= Cystocentesis =

Cystocentesis is a veterinary procedure, mainly performed in dogs and cats, in which a needle is inserted into the urinary bladder through the abdominal wall, and a urine sample is obtained. The clinical procedure can be done either by external palpation and stabilization of the urinary bladder which is called blind cystocentesis or the urinary bladder may be visualized using sonography, while guiding the needle into it, in real time, referred to as ultrasound-guided cystocentesis Cystocentesis has its advantages, although rarely a benign episode of fainting may be triggered by it.

==Indications==
Diagnostic cystocentesis is the most common reason to perform the procedure. Commonly practiced in small animal medicine, it provides an uncontaminated urine sample for urinalysis, biochemical assessment, or urine culture for bacterial speciation and antibiotic sensitivity. Diagnostic cystocentesis is used to reduce the risks of bacterial, cellular and debris contamination that other methods (like free catch or catheterization) have. This aids the veterinarian to tailor the treatment plan based on the changes observed in the urine's characteristics and to target antimicrobial treatment to help avoid development of antibiotic resistance by matching the antibiotic to the bacterial sensitivity.

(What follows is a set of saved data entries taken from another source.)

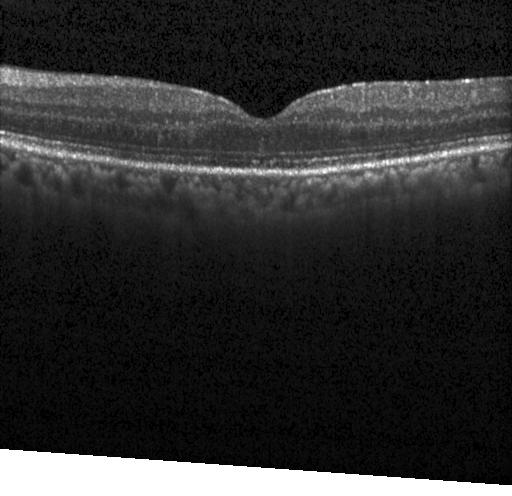

Optical coherence tomography B-scan. Finding: neither choroidal neovascularization, diabetic macular edema, nor drusen.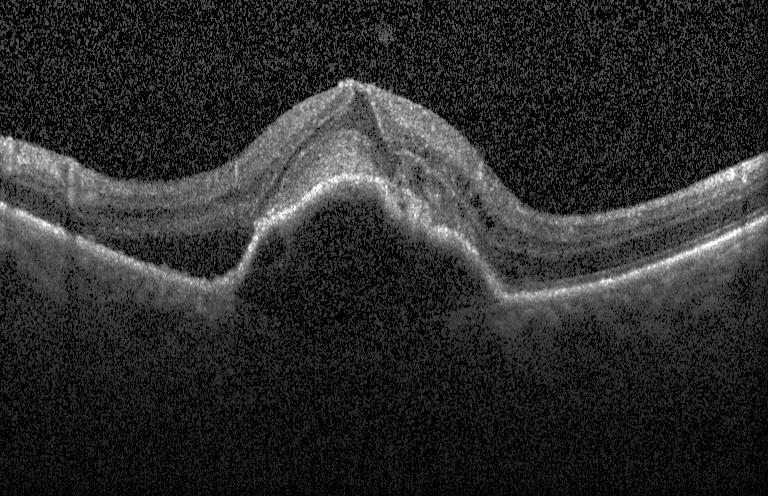
Diagnosis: a choroidal neovascular membrane.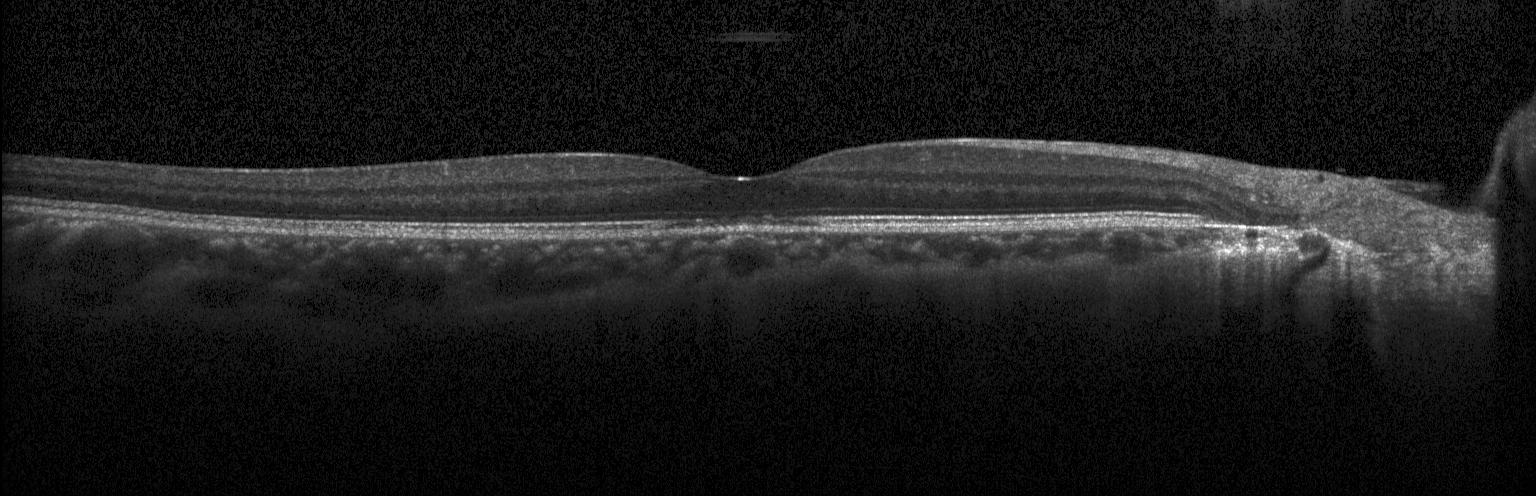

Finding: no evidence of choroidal neovascularization, diabetic macular edema, or drusen.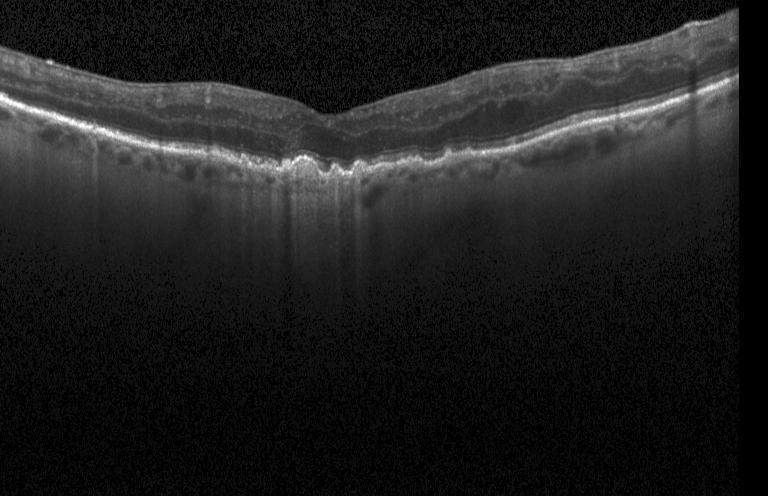

Optical coherence tomography scan — Finding: CNV.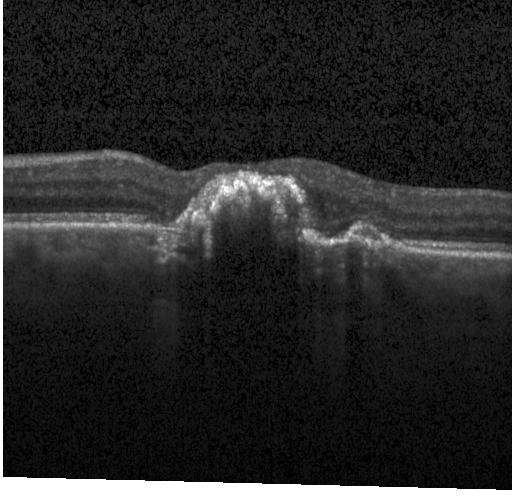
Spectral-domain OCT · instrument: Heidelberg Spectralis · retinal OCT B-scan · through the macula
Assessment: a choroidal neovascular membrane.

Therapeutic cystocentesis may be employed to relieve pressure buildup due to urethral obstruction i.e. decompressive cystocentesis. Therapeutic cystocentesis is typically a last resort for relief, as a greatly distended bladder is at risk of rupture when punctured. When possible, a safer method of emptying the urinary bladder in this condition is by urethral catheterization.

Research utilizing cystocentesis is mostly focused on the pharmacokinetics of medications, and in studies utilizing biomarkers.